Wreszcie. Przypominam, że dziś o 22.00 w HBO startuje drugi sezon "Gry o tron"

Po obejrzeniu pierwszego sezonu, stwierdziłam, że - o dziwo, jego najmocniejszą stroną jest nie akcja, ale fantastyczne, przykuwające uwagę sceny dialogowe - takie, których w książce nawet nie ma. Na przykład ta rozmowa króla Roberta z królową Cersei, w której rozprawiają się ze swoim małżeństwem. Albo wspaniały monolog lorda Tywina Lannistera, wygłoszony do jego syna, Jamie'go, w którym ojciec uświadamia syna, że w ostatecznym rozrachunku liczy się tylko to, czy ich ród przetrwa, dlatego jego - Jamie'go honor czy zachcianki nie mają znaczenia.
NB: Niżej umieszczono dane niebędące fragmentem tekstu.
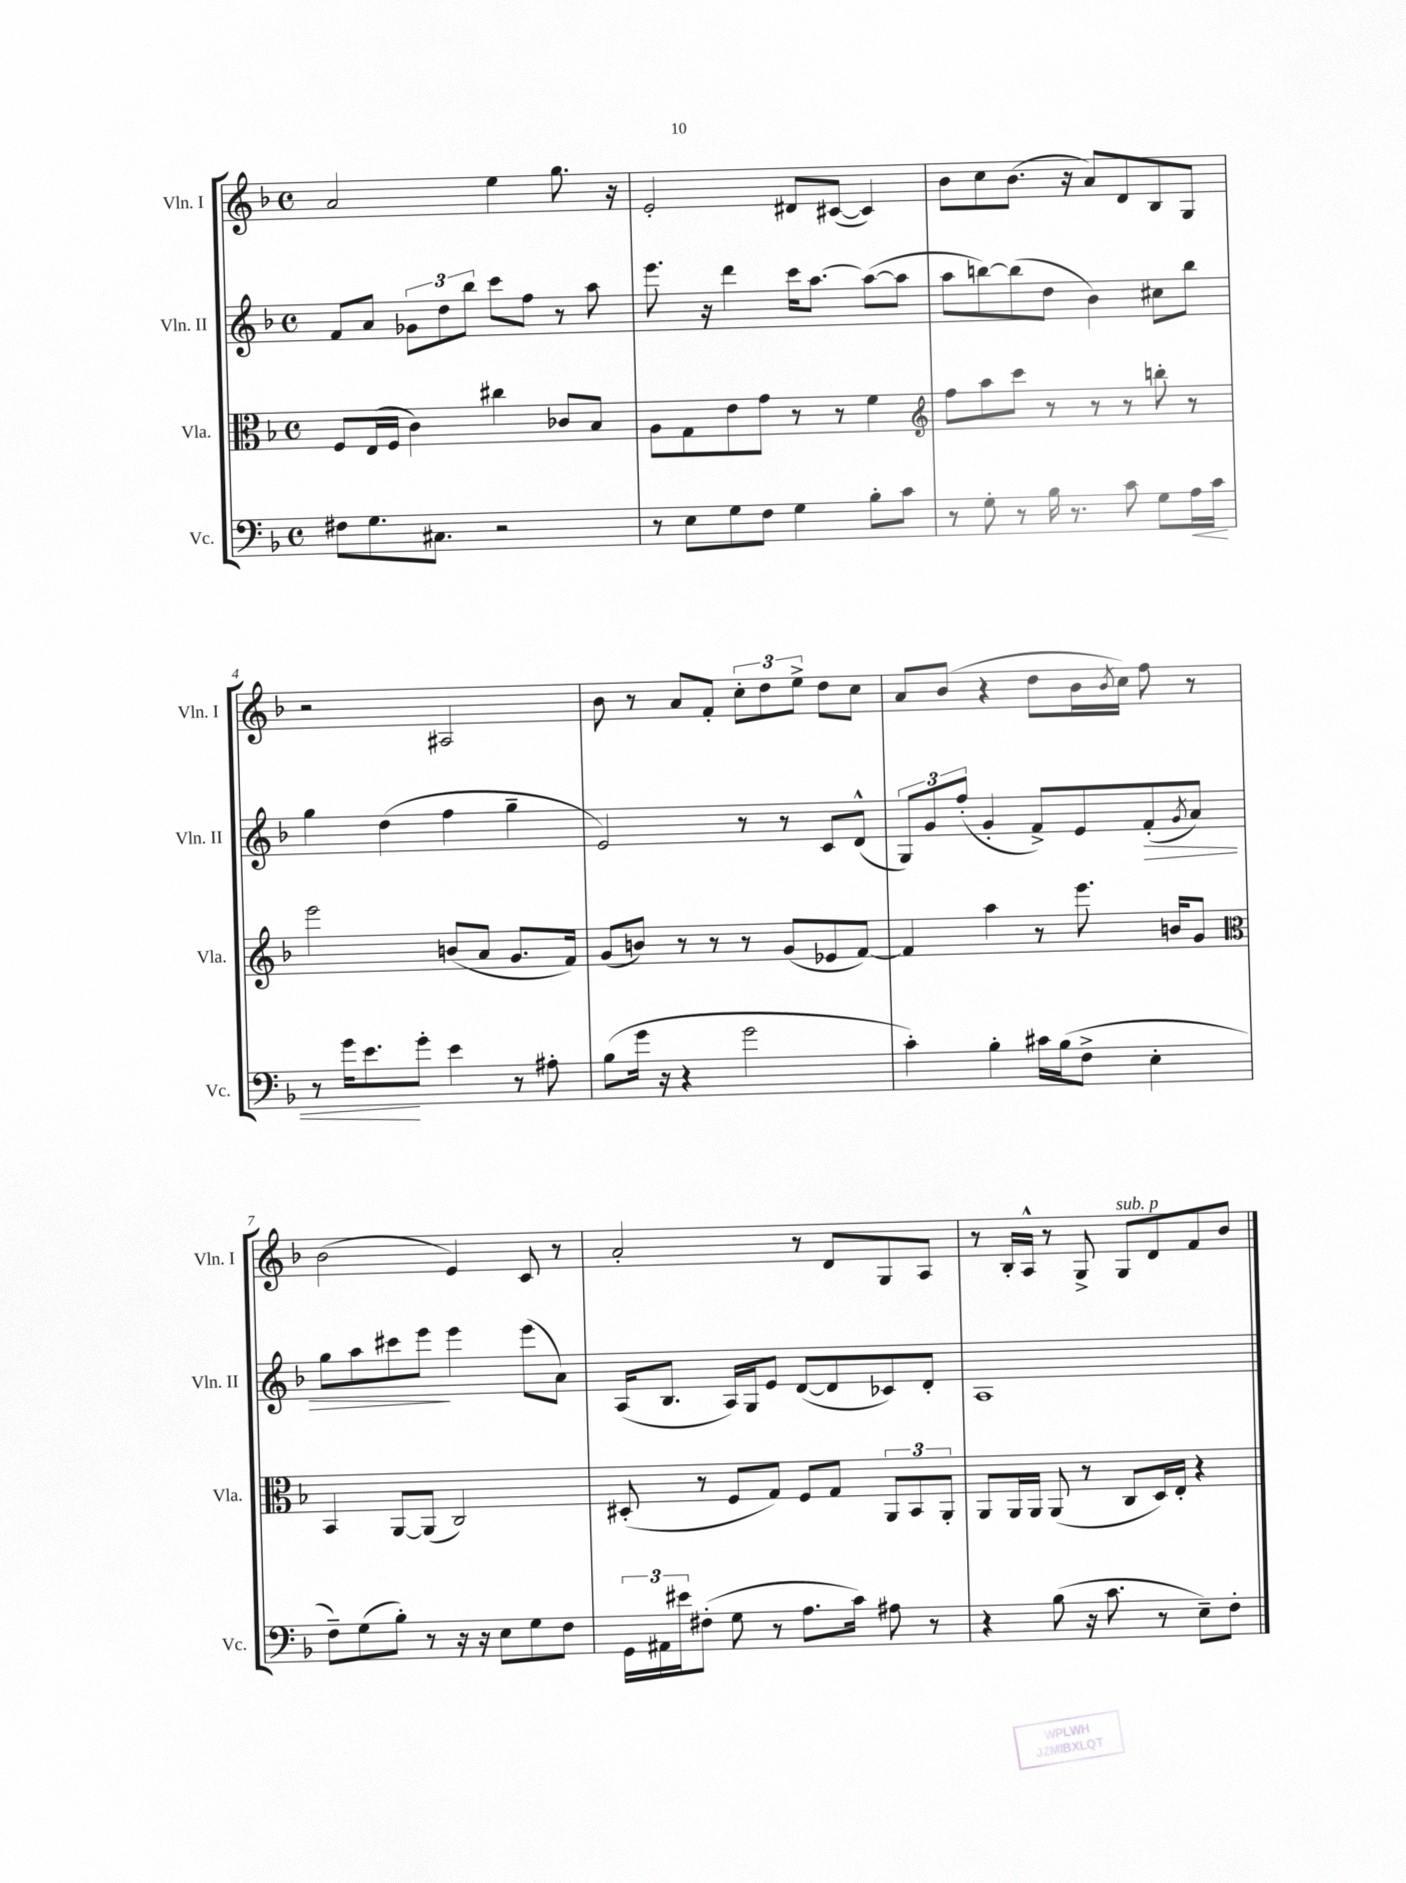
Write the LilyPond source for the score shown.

<<
\new StaffGroup <<
\new Staff = "s0" \with { instrumentName = "Vln. I" shortInstrumentName = "Vln. I" } {
    \clef treble \key f \major \defaultTimeSignature \time 4/4
    a'2 e''4 g''8. r16 |
    e'2-. dis'8 cis'8~( cis'4) |
    bes'8 c''8 bes'8.( r16 a'8) d'8 bes8 g8 |
    r2 ais2 |
    bes'8 r8 a'8 f'8-. \tuplet 3/2 { c''8-. d''8 e''8-> } d''8 c''8 |
    a'8 bes'8( r4 d''8 bes'16 \acciaccatura { bes'8 } c''16) f''8 r8 |
    bes'2( e'4) c'8 r8 |
    a'2-. r8 d'8 g8 a8 |
    r8 bes16-. a16-^ r8 g8-> g8^\markup { \italic "sub. p" } d'8 f'8 bes'8 \bar "|." |
}
\new Staff = "s1" \with { instrumentName = "Vln. II" shortInstrumentName = "Vln. II" } {
    \clef treble \key f \major \defaultTimeSignature \time 4/4
    f'8 a'8 \tuplet 3/2 { ges'8 d''8 bes''8 } c'''8 f''8 r8 a''8 |
    e'''8. r16 d'''4 c'''16 a''8.~ a''8~( a''8 |
    a''8 b''8~) b''8( d''8 bes'4) cis''8 b''8 |
    g''4 d''4( f''4 g''4-- |
    e'2) r8 r8 c'8 d'8-^( |
    \tuplet 3/2 { g8) g'8 f''8-.( } g'4-. f'8->) e'8 f'8-.\>( \acciaccatura { g'8 } a'8) |
    g''8 a''8 cis'''8 e'''8\! e'''4 e'''8( a'8) |
    a16( bes8. a16) g16 e'8 d'8~( d'8 ces'8) d'8-. |
    a1 \bar "|." |
}
\new Staff = "s2" \with { instrumentName = "Vla." shortInstrumentName = "Vla." } {
    \clef alto \key f \major \defaultTimeSignature \time 4/4
    f8 e16( f16 c'4) cis''4 ces'8 bes8 |
    a8 g8 e'8 g'8 r8 r8 f'4 |
    \clef treble f''8 a''8 c'''8 r8 r8 r8 b''8-. r8 |
    e'''2 b'8( a'8 g'8. f'16) |
    g'8( b'8) r8 r8 r8 g'8( ees'8 f'8~) |
    f'4 a''4 r8 e'''8. b'16 g'8 |
    \clef alto bes,4 a,8~ a,8( c2) |
    dis8-.( r8 f8 g8) f8 g8 \tuplet 3/2 { a,8 bes,8 a,8-. } |
    a,8 a,16 a,16 a,8( r8 c8 d16) e16-. r4 \bar "|." |
}
\new Staff = "s3" \with { instrumentName = "Vc." shortInstrumentName = "Vc." } {
    \clef bass \key f \major \defaultTimeSignature \time 4/4
    fis8 g8. cis8. r2 |
    r8 e8 g8 f8 g4 bes8-. c'8 |
    r8 g8-. r8 bes16 r8. c'8 g8 a16\< c'16 |
    r8 g'16 e'8.\! g'8-. e'4 r8 ais8-. |
    bes8( g'16 r16 r4 g'2 |
    c'4-.) bes4-. cis'16 bes16( f8-> e4-. |
    f8--) g8( bes8-.) r8 r16 r16 e8 g8 f8 |
    \tuplet 3/2 { g,16 ais,16 eis'16 } fis8-.( g8 r8 a8. c'16) ais8 r8 |
    r4 bes8( r16 c'8. r8 e8--) f8-. \bar "|." |
}
>>
>>
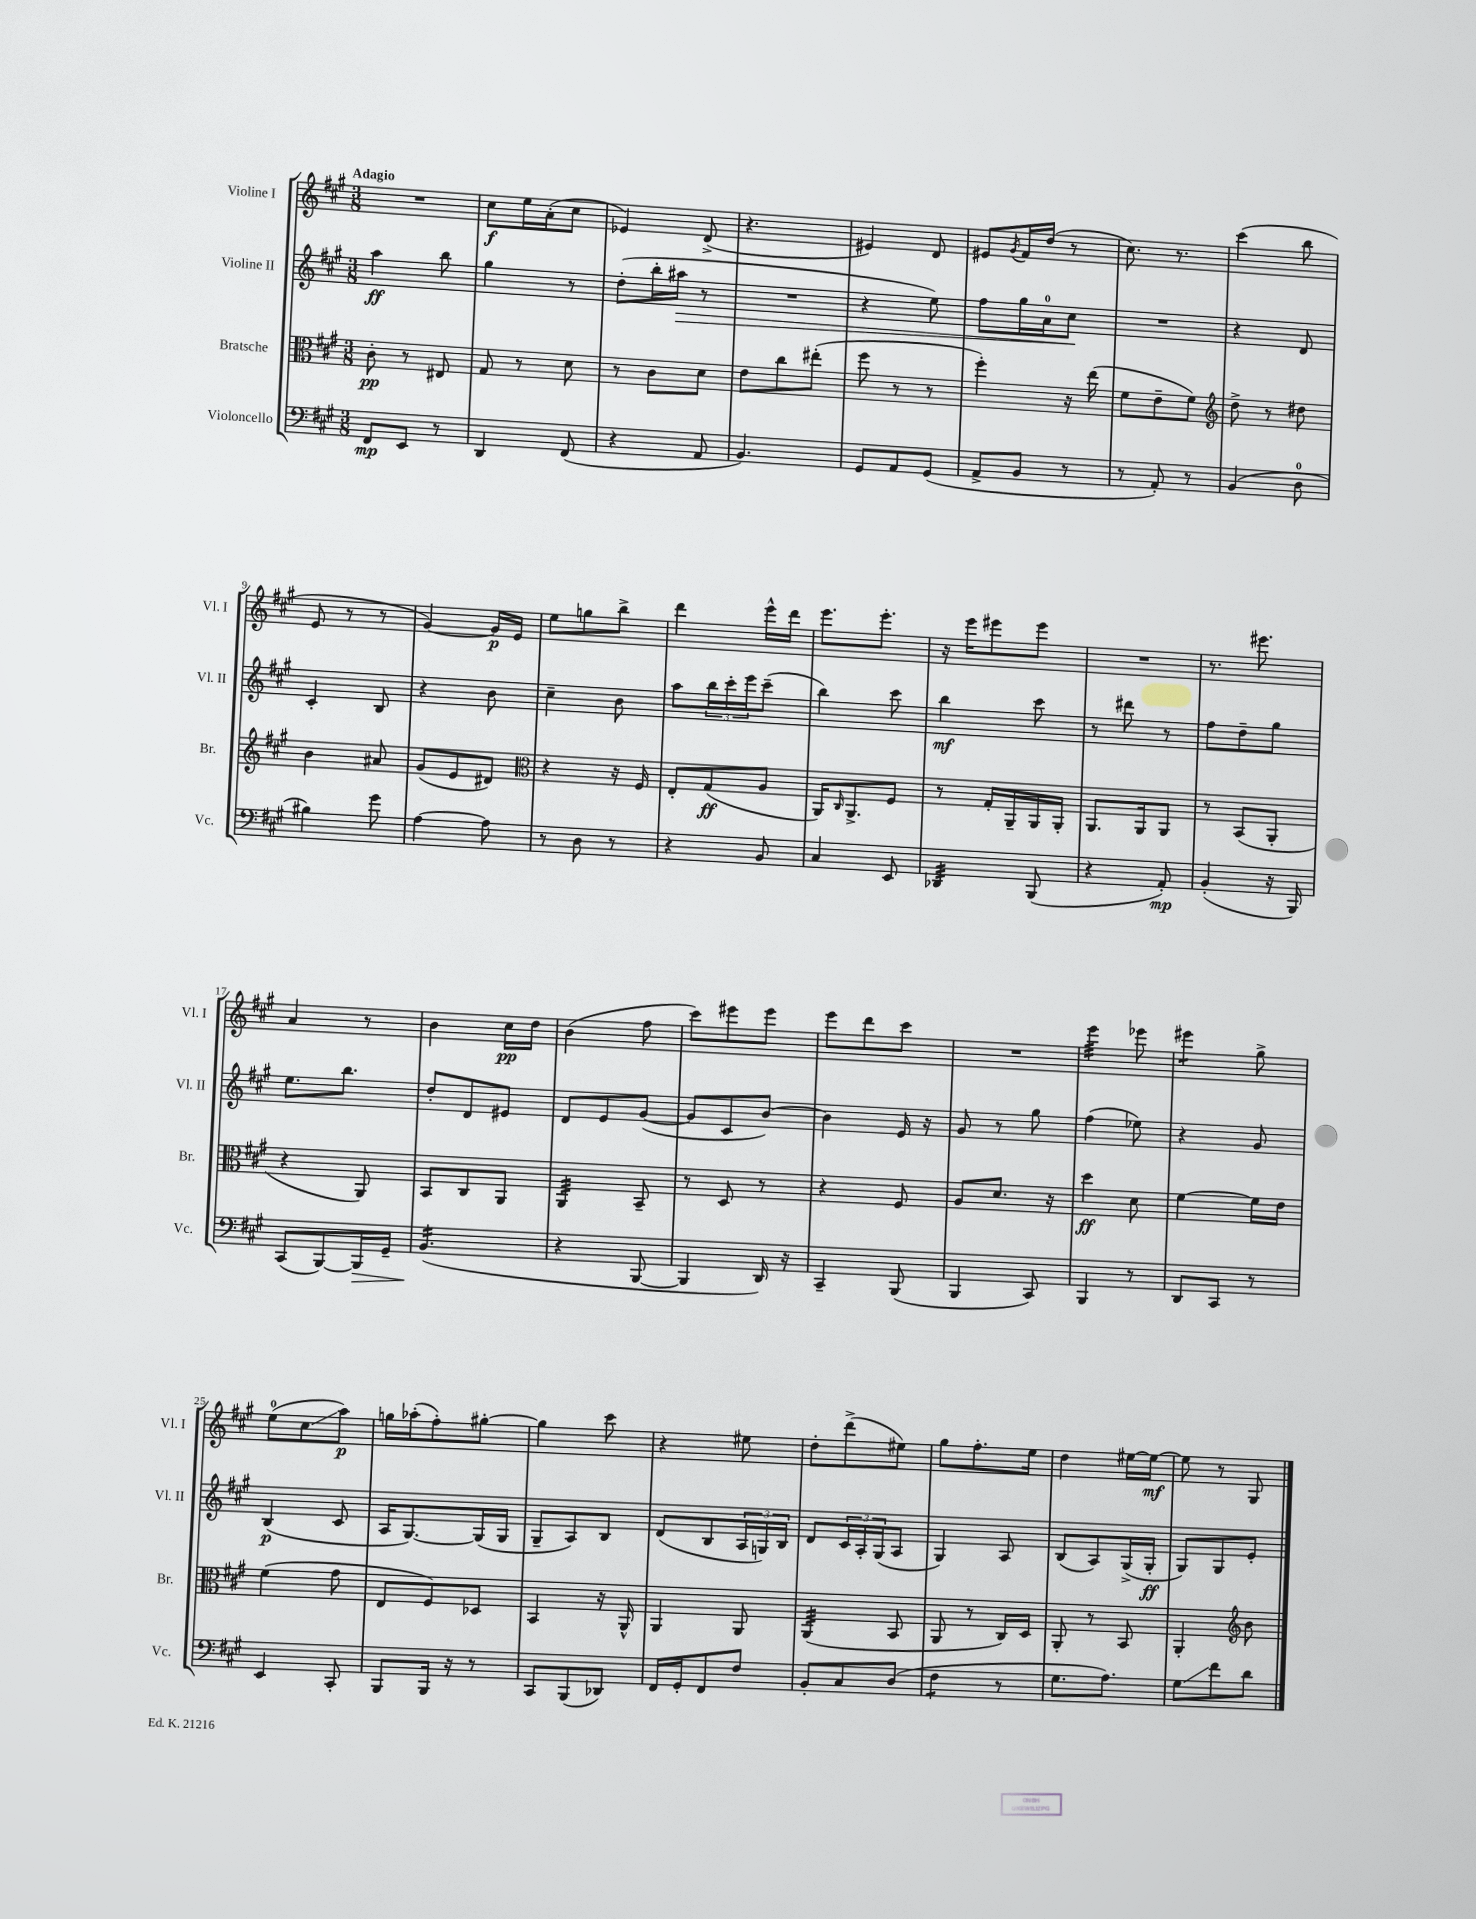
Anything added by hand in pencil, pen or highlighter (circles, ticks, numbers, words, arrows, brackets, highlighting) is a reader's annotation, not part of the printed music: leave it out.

**kern	**kern	**kern	**kern
*staff4	*staff3	*staff2	*staff1
*clefF4	*clefC3	*clefG2	*clefG2
*k[f#c#g#]	*k[f#c#g#]	*k[f#c#g#]	*k[f#c#g#]
*M3/8	*M3/8	*M3/8	*M3/8
8FF#	8c#'	4aa	4.r
8EE	8r	.	.
8r	8E#	8bb	.
=	=	=	=
4DD	8G#	4gg#	8cc#
.	8r	.	16ee
.	.	.	(16a'
(8FF#	8d	8r	8cc#
=	=	=	=
4r	8r	(8dd'	4e-)
.	8c#	16bb'	.
.	.	16aa#	.
8AA	8d	8r	(8d^
=	=	=	=
4.BB)	8e	4.r	4.r
.	8cc#	.	.
.	(8ee#'	.	.
=	=	=	=
8GG#	8ff#	4r	4e#)
8AA	8r	.	.
(8GG#	8r	8ee)	8d
=	=	=	=
8AA^	4ff#')	8ff#	8e#
.	.	.	8qg#
8BB	.	16gg#	16f#
.	.	16a	(16dd
8r	16r	8cc#	8r
.	(16ee	.	.
=	=	=	=
8r	8f#	4.r	8.cc#)
8AA')	8e~	.	.
.	.	.	8.r
8r	8f#)	.	.
=	=	=	=
*	*clefG2	*	*
(4BB	8dd^	4r	(4ccc#
.	8r	.	.
8D	8dd#	8d	8bb
=	=	=	=
4B#)	4b	4c#'	8e
.	.	.	8r
8g#	8a#	8B	8r
=	=	=	=
[4A	(8g#	4r	[4g#)
.	8e	.	.
8A]	8d#)	8b	16g#]
.	.	.	16e
=	=	=	=
*	*clefC3	*	*
8r	4r	4cc#~	8ee
8D	.	.	8gg
8r	16r	8b	8bb^
.	16F#	.	.
=	=	=	=
4r	8E'	8aa	4ddd
.	(8G#	24bb	.
.	.	24ccc#'	.
.	.	24eee	.
8BB	8A	(8ccc#~	16eee^^
.	.	.	16ddd
=	=	=	=
4C#	16AA)	4bb)	8.eee
.	16qqC#	.	.
.	8.AA^	.	.
.	.	.	8.eee'
8EE	8F#	8ccc#	.
=	=	=	=
4DD-	8r	4bb	16r
.	.	.	16eee
.	16G#'	.	8eee#
.	16AA~	.	.
(8BBB	16AA	8ccc#	8eee#
.	16AA'	.	.
=	=	=	=
4r	8.AA	8r	4.r
.	.	8ddd#	.
.	16AA	.	.
8AA')	8AA	8r	.
=	=	=	=
(4BB'	8r	8ff#	8.r
.	(8BB	8dd~	.
.	.	.	8.eee#
16r	8AA'	8gg#	.
16BBB)	.	.	.
=	=	=	=
(8CC#	4r	8.ee	4a
[8BBB)	.	.	.
.	.	8.bb	.
16BBB]	8AA)	.	8r
16GG#~	.	.	.
=	=	=	=
(4.BB	8BB	8dd'	4b
.	8C#	8d	.
.	8AA	8e#	16cc#
.	.	.	16dd
=	=	=	=
4r	4AA	8d	(4b
.	.	8e	.
[8BBB	8BB~	([8g#	8ff#
=	=	=	=
4BBB]	8r	8g#]	8ccc#)
.	8D	8c#	8eee#
16DD)	8r	[8b)	8eee#
16r	.	.	.
=	=	=	=
4CC#~	4r	4b]	8eee
.	.	.	8ddd
(8BBB	8F#	16e	8ccc#
.	.	16r	.
=	=	=	=
4BBB	8A	8g#	4.r
.	8.d	8r	.
8CC#)	.	8gg#	.
.	16r	.	.
=	=	=	=
4BBB	4dd	(4ff#	4eee
8r	8d	8ee-)	8eee-
=	=	=	=
8DD	[4f#	4r	4eee#
8CC#	.	.	.
8r	16f#]	8g#	8gg#^
.	16e	.	.
=	=	=	=
4EE	(4f#	(4B	(8ee
.	.	.	8cc#
8CC#'	8g#	8c#	8aa)
=	=	=	=
8BBB	8E	16A	16gg
.	.	[8.G#)	(16aa-'
16BBB	8F#)	.	8ff#')
16r	.	.	.
8r	8D-	(16G#]	[8gg#'
.	.	16G#	.
=	=	=	=
8CC#	4BB	8G#~	4gg#]
(8BBB	.	8A)	.
8DD-)	16r	8B	8ccc#
.	16AA^^	.	.
=	=	=	=
16FF#	4AA	(8d	4r
16GG#'	.	.	.
8FF#	.	8B	.
8F#	8AA	24A	8ee#
.	.	24G)	.
.	.	24B	.
=	=	=	=
8BB'	(4AA	8d	8dd'
8C#	.	24c#	(8ddd^
.	.	24A'	.
.	.	(24G#	.
(8D	8BB	8A	8ee#)
=	=	=	=
4F#	8AA	4G#)	8gg#
.	8r	.	8.ff#'
8r	16C#)	8A	.
.	16D	.	16ee
=	=	=	=
8.G#	8AA'	(8B	4dd
.	8r	8A)	.
8.A)	.	.	.
.	8BB	(16G#^	[16ee#
.	.	16G#'	16ee#_
=	=	=	=
8G#	4AA'	8G#)	8ee#]
8f#	.	8G#	8r
*	*clefG2	*	*
8d	8b	8e'	8G#
==	==	==	==
*-	*-	*-	*-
Wreszcie dialog Neda Starka z Littlefingerem, kiedy to sprytny skarbnik przedstawia Nedowi, jak powinien postąpić, by po śmierci Roberta, utrzymać się w grze, a my wiemy,  że to na nic, że Ned nie sprzeciwi się swoim zasadom, swojemu honorowi - i że drogo za to zapłaci.